_WORK ORDER_. Return all of the data exactly, with nothing left out but the pictures.

_DATA EXTRACTS_.
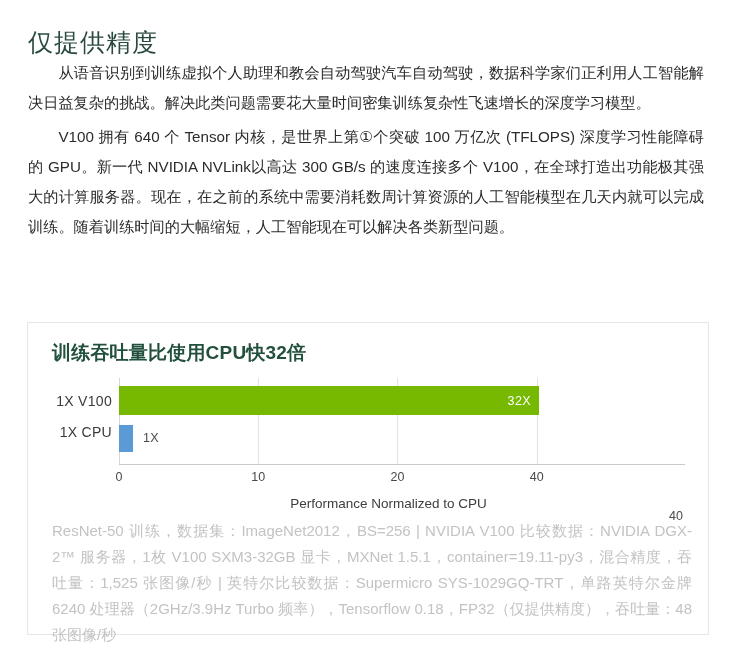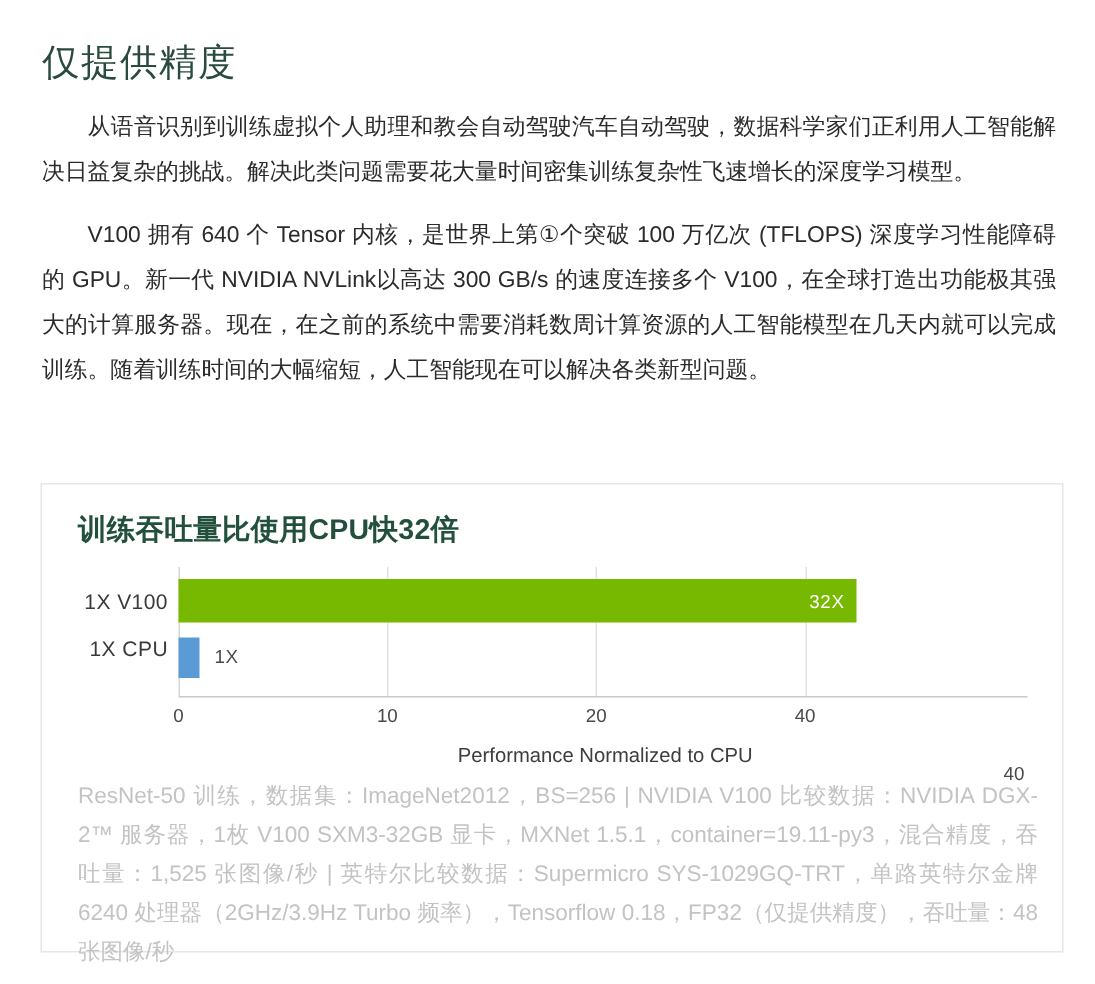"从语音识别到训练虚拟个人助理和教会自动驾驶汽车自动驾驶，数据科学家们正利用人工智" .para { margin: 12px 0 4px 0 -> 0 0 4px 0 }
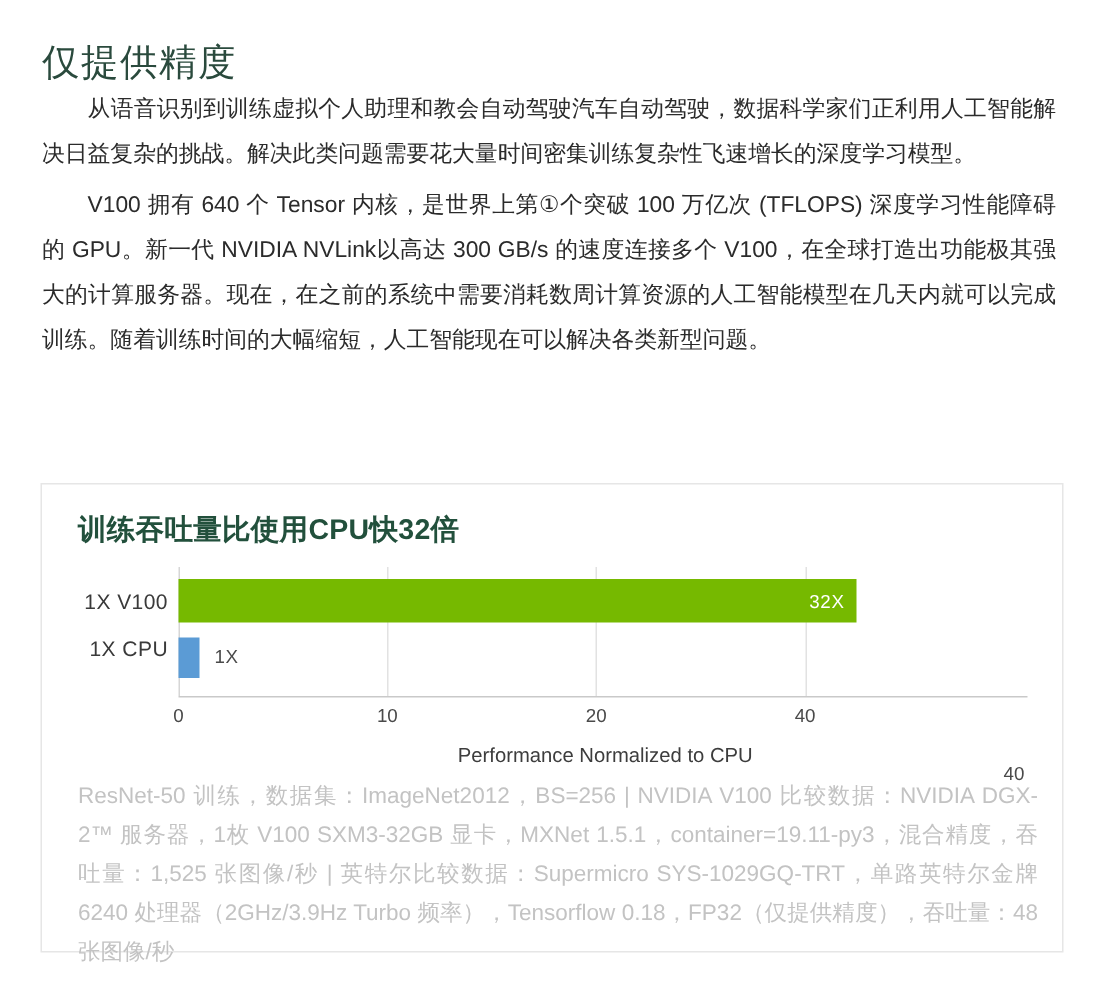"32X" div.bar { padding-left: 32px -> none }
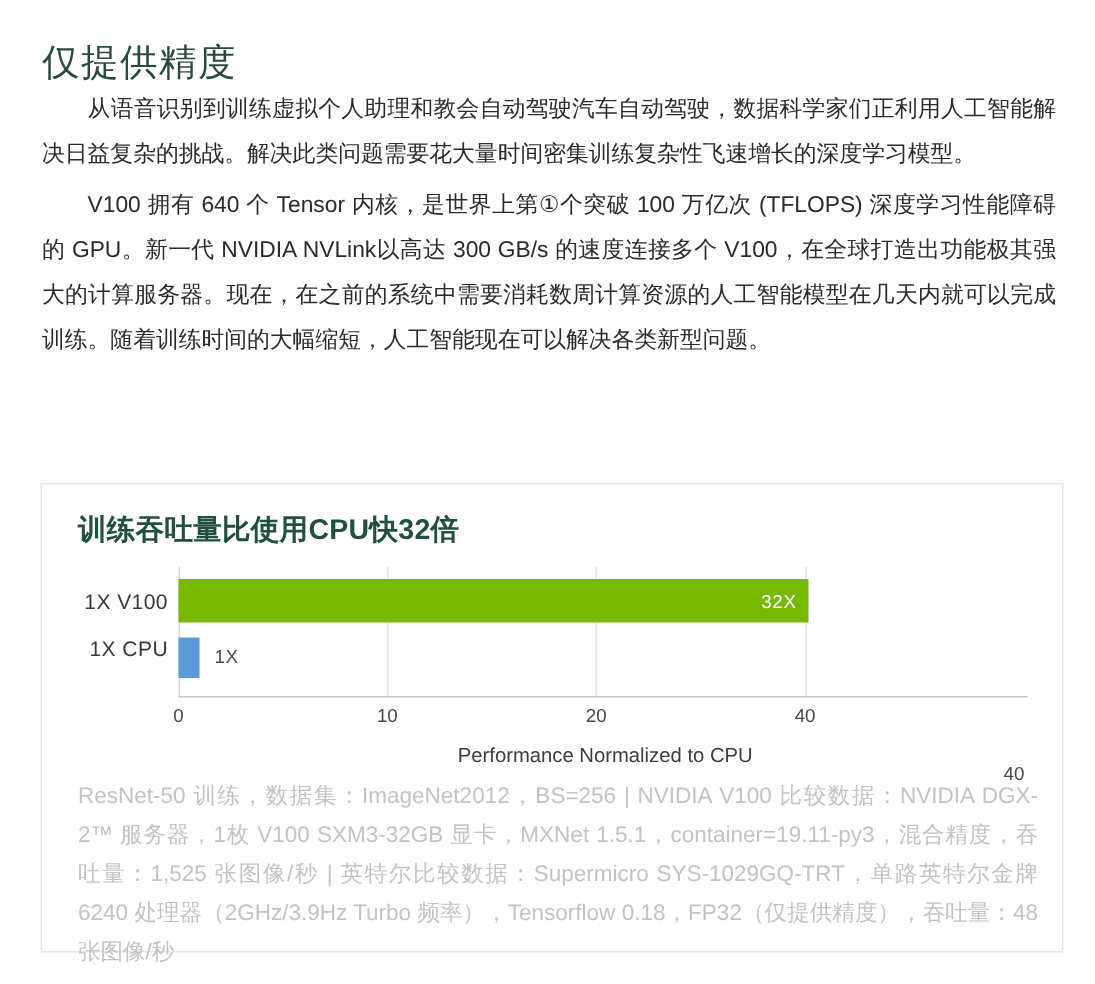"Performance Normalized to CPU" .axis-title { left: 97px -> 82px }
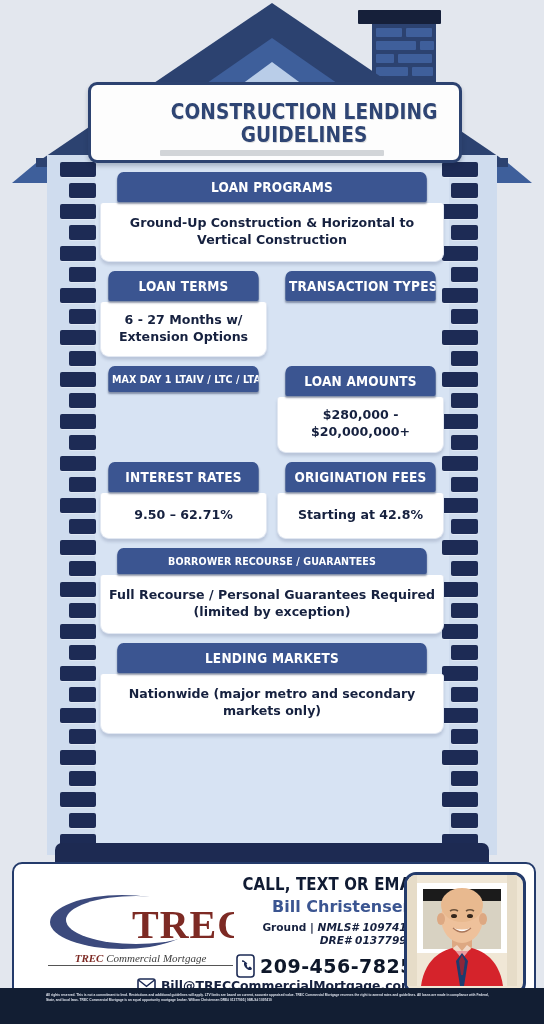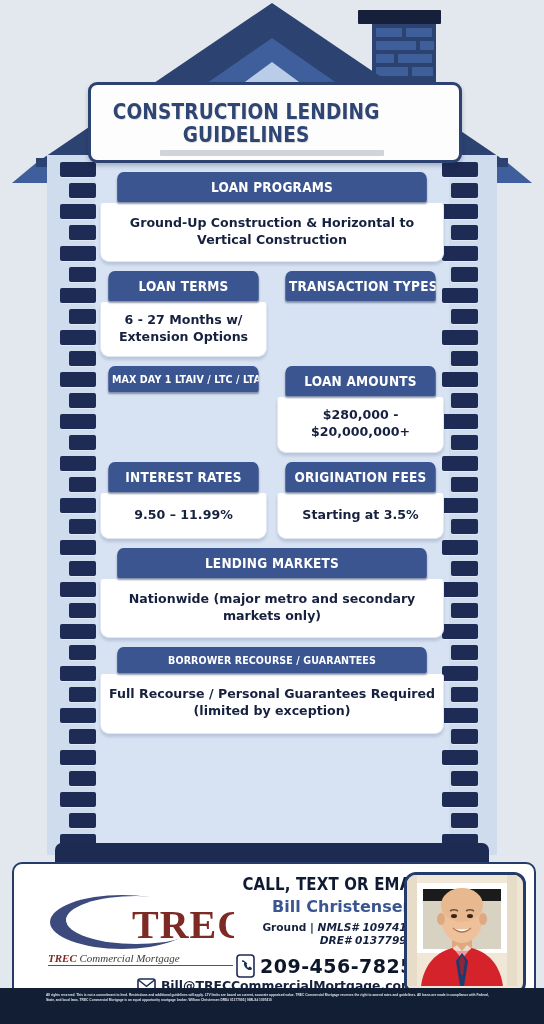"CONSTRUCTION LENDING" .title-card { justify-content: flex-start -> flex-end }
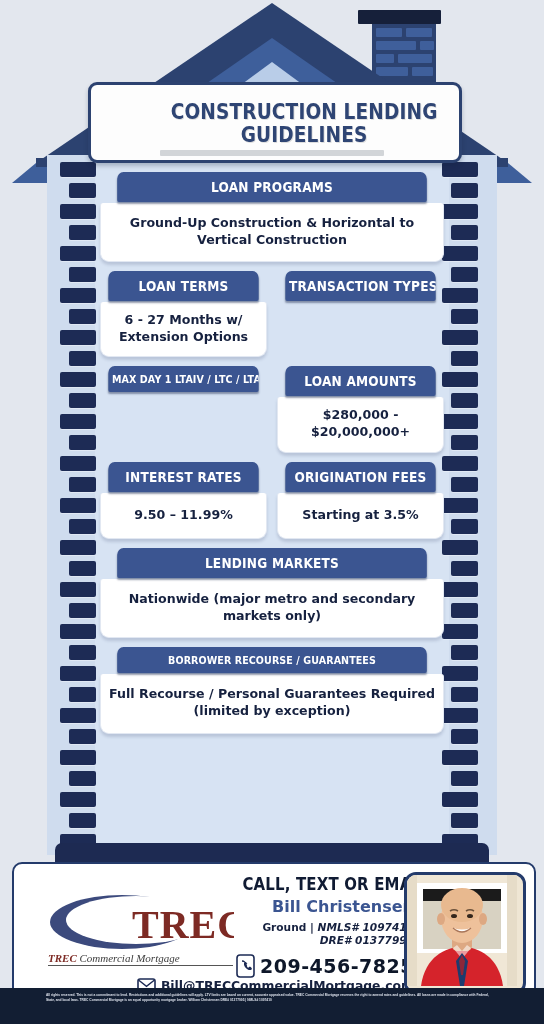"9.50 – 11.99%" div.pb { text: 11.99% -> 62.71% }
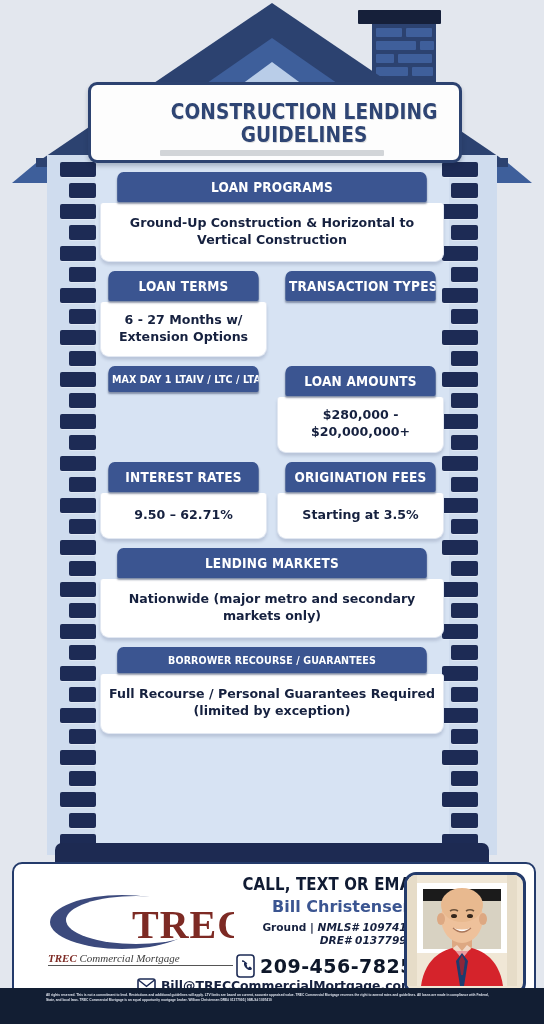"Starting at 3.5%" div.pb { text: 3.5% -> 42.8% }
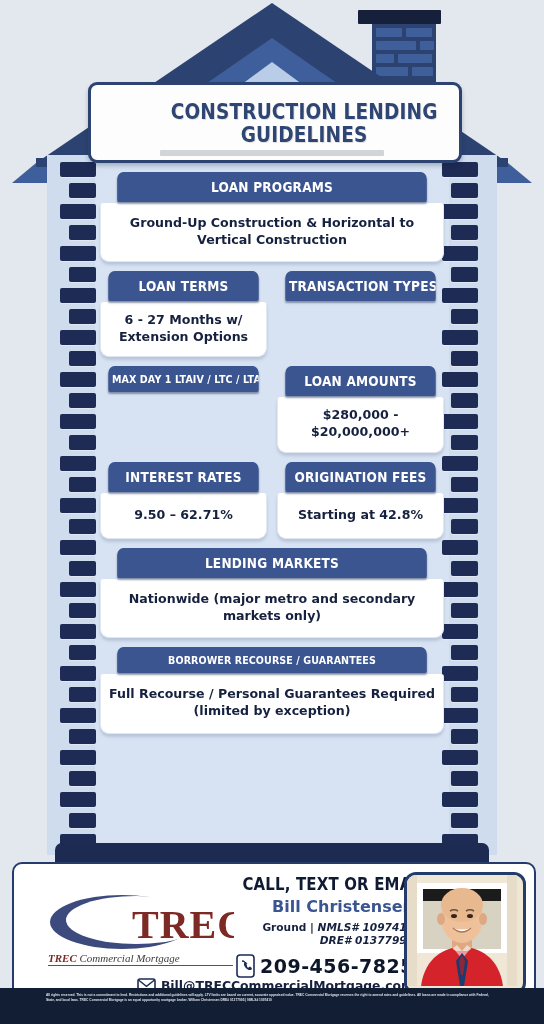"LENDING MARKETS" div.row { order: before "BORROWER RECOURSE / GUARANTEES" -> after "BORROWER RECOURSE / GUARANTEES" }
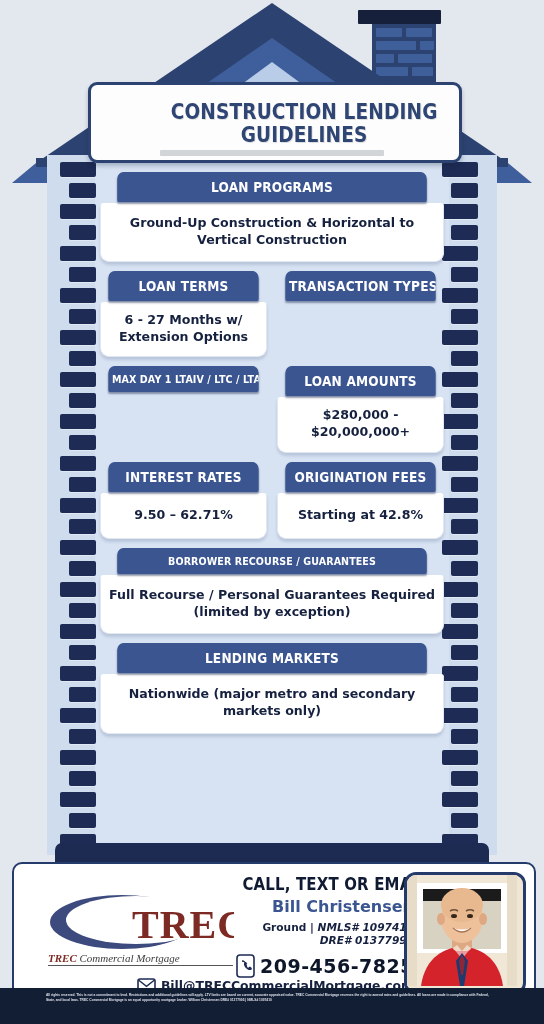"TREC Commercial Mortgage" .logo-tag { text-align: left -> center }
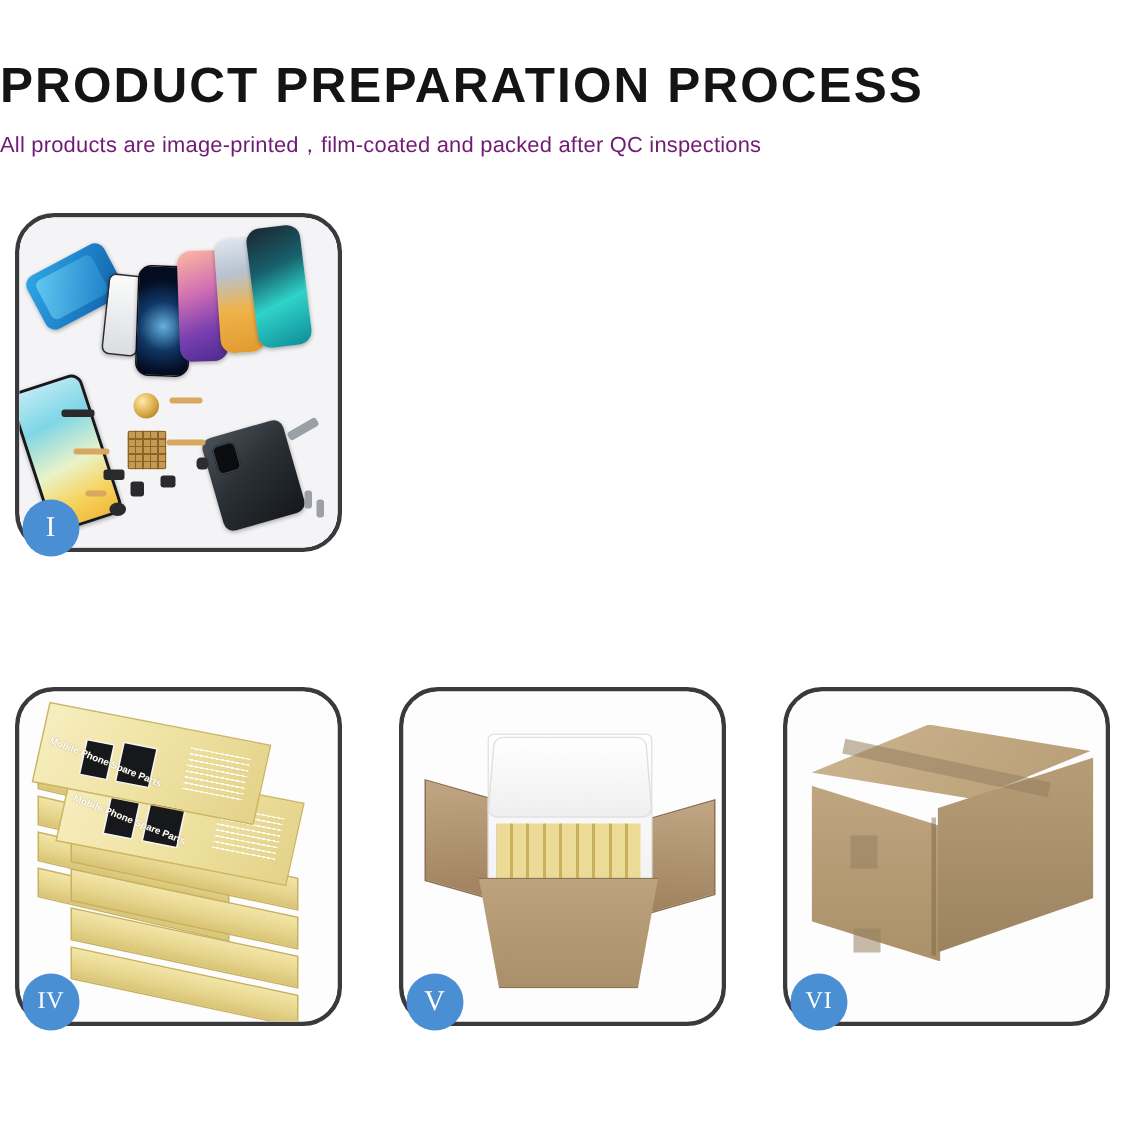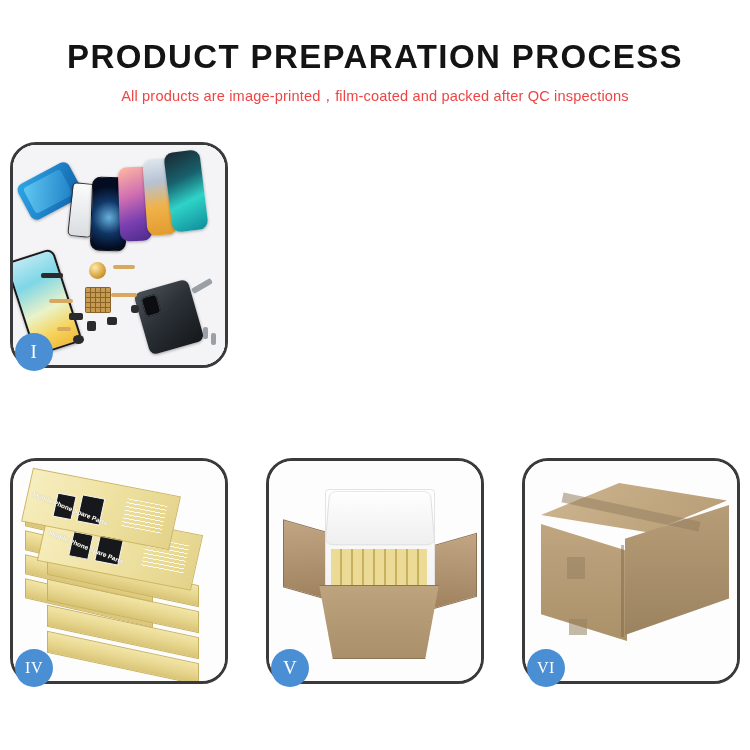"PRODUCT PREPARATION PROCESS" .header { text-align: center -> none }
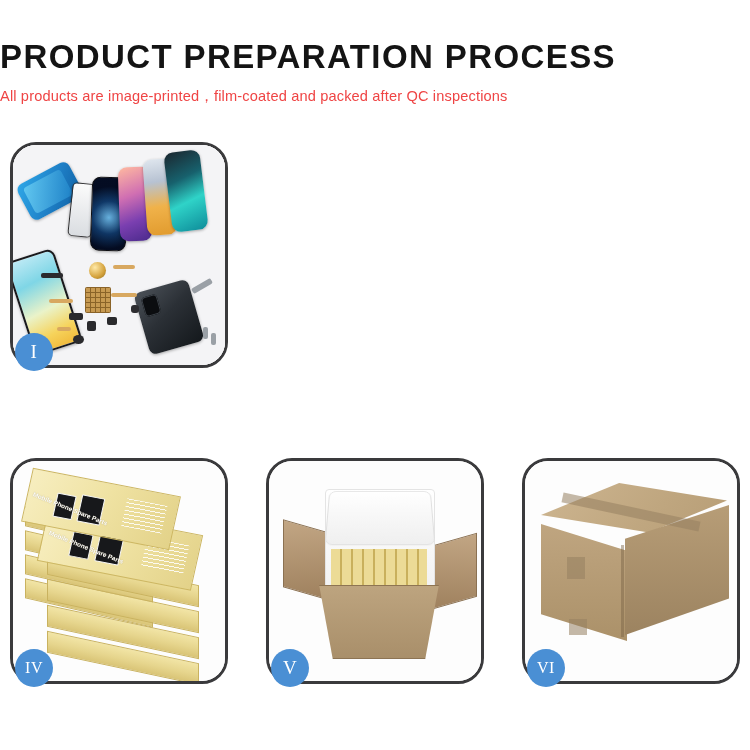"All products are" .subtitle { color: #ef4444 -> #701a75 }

_RESULT FOR THIS EXERCISE_.
"从语音识别到训练虚拟个人助理和教会自动驾驶汽车自动驾驶，数据科学家们正利用人工智" .para { margin: 12px 0 4px 0 -> 0 0 4px 0 }
"32X" div.bar { padding-left: 32px -> none }
"Performance Normalized to CPU" .axis-title { left: 97px -> 82px }
"CONSTRUCTION LENDING" .title-card { justify-content: flex-start -> flex-end }
"9.50 – 11.99%" div.pb { text: 11.99% -> 62.71% }
"Starting at 3.5%" div.pb { text: 3.5% -> 42.8% }
"LENDING MARKETS" div.row { order: before "BORROWER RECOURSE / GUARANTEES" -> after "BORROWER RECOURSE / GUARANTEES" }
"TREC Commercial Mortgage" .logo-tag { text-align: left -> center }
"PRODUCT PREPARATION PROCESS" .header { text-align: center -> none }
"All products are" .subtitle { color: #ef4444 -> #701a75 }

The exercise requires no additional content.